Sinéad O’Connor – Gospel Oak

Sie hatte eine Träne im Auge, zerriß die amerikanische Flagge und beleidigte den Papst. Sie rief die Revolution in Irland aus und stritt für das Recht auf Abtreibung. Sie schor sich den Kopf und trennte sich von ihrem Mentor. Sie war dem Wahnsinn nah. Nur Platten gab es nicht mehr von Sinead O’Connor. Und auch Gott in Gestalt von Neil Young wandte sich grimmig ab, als die Märtyrerin ihren Auftritt beim Dylan-Geburtstag verpatzte. Keiner wollte mehr die Tränen trocknen. Bloß Kris Kristofferson, der das Elend ausnutzte und sich nun mit Sinead im Bett wälzt Siehe Video.

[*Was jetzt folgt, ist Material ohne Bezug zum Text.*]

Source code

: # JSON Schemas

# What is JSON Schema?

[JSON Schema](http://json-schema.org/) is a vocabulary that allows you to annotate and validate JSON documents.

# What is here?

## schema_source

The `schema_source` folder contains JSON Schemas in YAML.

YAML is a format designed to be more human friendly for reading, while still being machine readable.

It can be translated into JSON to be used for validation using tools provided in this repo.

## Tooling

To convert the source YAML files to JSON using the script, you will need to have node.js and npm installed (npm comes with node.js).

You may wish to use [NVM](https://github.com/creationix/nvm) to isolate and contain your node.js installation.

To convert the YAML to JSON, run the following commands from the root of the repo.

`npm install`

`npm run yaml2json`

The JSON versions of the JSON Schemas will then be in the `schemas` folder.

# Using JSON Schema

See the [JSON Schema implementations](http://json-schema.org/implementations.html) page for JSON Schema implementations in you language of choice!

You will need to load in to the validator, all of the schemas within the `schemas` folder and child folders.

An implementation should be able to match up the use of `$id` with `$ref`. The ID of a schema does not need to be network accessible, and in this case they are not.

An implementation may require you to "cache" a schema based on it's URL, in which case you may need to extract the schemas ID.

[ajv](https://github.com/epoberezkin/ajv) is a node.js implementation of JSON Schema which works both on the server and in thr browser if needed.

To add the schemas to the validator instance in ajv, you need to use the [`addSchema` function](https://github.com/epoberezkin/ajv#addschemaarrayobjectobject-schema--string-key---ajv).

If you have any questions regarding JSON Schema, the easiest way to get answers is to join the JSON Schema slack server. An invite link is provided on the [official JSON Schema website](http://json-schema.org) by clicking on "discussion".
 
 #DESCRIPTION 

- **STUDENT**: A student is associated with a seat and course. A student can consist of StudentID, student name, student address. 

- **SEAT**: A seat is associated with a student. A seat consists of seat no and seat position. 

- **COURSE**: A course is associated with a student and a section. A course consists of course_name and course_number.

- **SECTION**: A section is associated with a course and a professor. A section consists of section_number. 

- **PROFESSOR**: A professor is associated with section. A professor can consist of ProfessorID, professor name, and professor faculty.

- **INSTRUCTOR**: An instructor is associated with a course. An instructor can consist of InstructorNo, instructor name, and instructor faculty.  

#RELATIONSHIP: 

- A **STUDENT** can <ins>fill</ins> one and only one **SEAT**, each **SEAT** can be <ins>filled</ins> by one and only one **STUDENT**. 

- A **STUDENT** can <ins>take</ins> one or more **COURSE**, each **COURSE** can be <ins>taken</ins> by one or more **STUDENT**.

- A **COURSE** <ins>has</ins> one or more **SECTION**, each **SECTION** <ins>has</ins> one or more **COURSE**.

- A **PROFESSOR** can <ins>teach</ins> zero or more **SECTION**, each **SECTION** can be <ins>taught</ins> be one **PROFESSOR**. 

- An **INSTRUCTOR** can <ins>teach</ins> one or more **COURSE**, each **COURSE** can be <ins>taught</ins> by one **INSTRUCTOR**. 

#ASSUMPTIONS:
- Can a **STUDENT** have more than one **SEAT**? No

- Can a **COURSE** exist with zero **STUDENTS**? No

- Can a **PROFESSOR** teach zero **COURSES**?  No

Eine Skandalnudel, aber eine betörende. Als irische Katholiken gegen die Dissidentin wetterten, ergriff Paddy Moloney von den Chieftains unerschrocken das Wort und nannte sie „charming girl“. Ganz recht Wir müssen uns die Eiferer bewahren, die Zornigen und Neurotischen, die Mondsüchtigen und Verwirrten. Die öffentliche Erregung und Selbstentblößung dieser Frau grenzt an heiliger Einfalt Deshalb hat Sinead O’Connor, beinahe vergessen, nun ein Mini-Album mit sechs Songs aufgenommen, das „Gospel Oak“ heißt und „the people of Israel, Ruanda and Northern Ireland“ gewidmet ist. Mehr noch als „Nothing Compares To U“ sind dies Gebete, Hymnen an die Stille, Zeugnisse von verzweifeltem Katholizismus und wahnwitzigem Solipsismus. „I am enough for myself“, singt sie zu irischem Geflöte, „I am nothing at all“ – der Selbsthaß ist schwindelerregend, die Musik reiner Kitsch, der Gesang aber rein und ohne Sünde. „This Is A Rebel Song“, ein Liebeslied: „I love you my hard Englishmen/ How

come you never said you love me.“ Die Schizophrenie verläuft schartig mitten durch dieses kleine Album, wenn Sinead in „This Is Tb Mother You“ Trost und Zärtlichkeit verspricht „Gospel Oak“ ist Mystik gewordene Hysterie. Ein Fall für die Psychiatrie? Ach nein, es ist bloß das Leben. Rave on, Sinead, rave on.